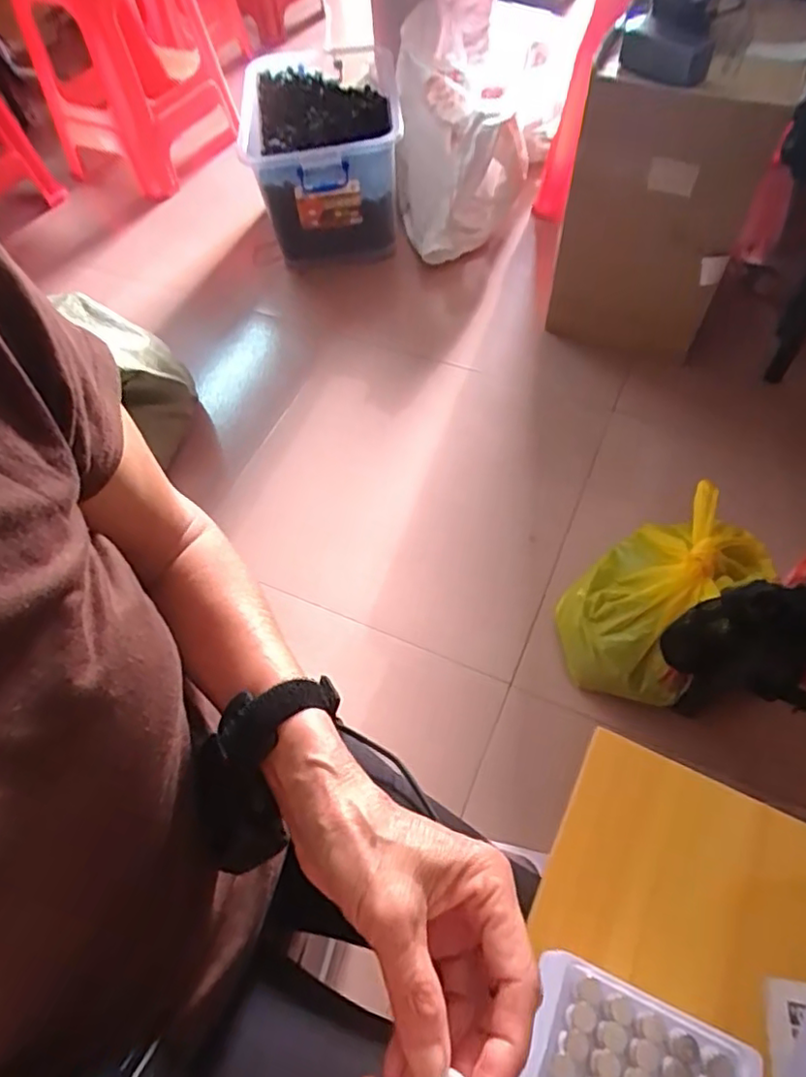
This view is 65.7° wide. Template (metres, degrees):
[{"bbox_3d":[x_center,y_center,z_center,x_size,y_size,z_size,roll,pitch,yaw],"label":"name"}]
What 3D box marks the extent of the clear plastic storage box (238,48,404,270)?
[{"bbox_3d":[-0.156,-0.765,1.295,0.293,0.282,0.364,-8,58,0],"label":"clear plastic storage box"}]

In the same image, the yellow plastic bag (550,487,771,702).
[{"bbox_3d":[0.379,0.082,0.916,0.332,0.127,0.206,-40,64,-18],"label":"yellow plastic bag"}]

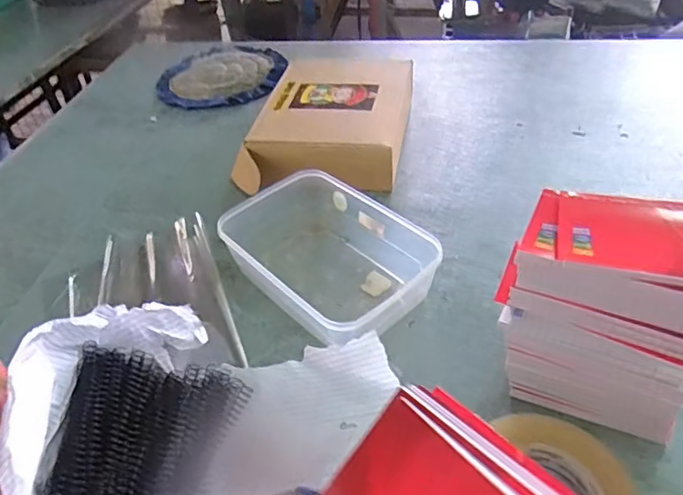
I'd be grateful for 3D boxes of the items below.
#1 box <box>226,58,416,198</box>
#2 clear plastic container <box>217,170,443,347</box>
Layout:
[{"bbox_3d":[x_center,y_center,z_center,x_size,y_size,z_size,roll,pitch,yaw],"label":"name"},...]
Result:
[{"bbox_3d":[-0.009,-0.192,0.828,0.223,0.077,0.336,7,42,13],"label":"box"},{"bbox_3d":[-0.016,0.007,0.605,0.156,0.070,0.232,-34,49,-30],"label":"clear plastic container"}]

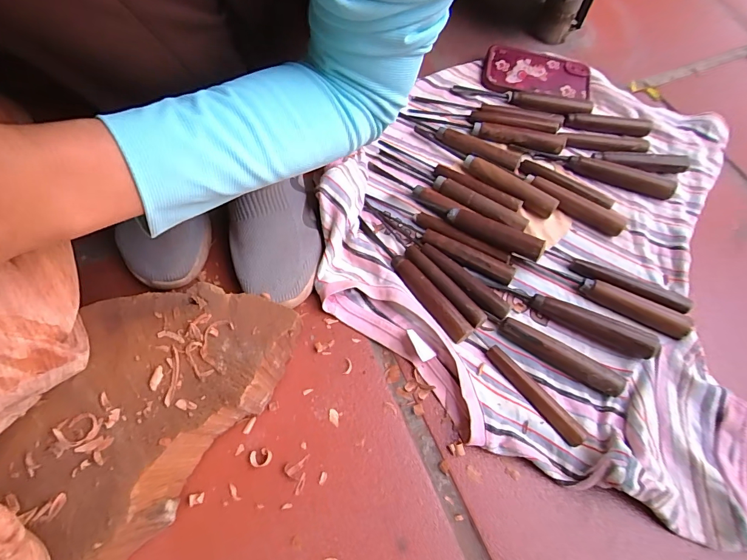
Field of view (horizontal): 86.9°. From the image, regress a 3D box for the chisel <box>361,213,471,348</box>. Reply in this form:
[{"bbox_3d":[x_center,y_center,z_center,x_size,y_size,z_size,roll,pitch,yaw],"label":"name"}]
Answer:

☆ ☆ ☆ ☆ ☆

▶ Exercise
Only the lines containing the word "view" should be returned from the data above.

▶ Task output
This view is 65.7° wide. Template (metres, degrees):
Field of view (horizontal): 86.9°. From the image, regress a 3D box for the chisel <box>361,213,471,348</box>. Reply in this form:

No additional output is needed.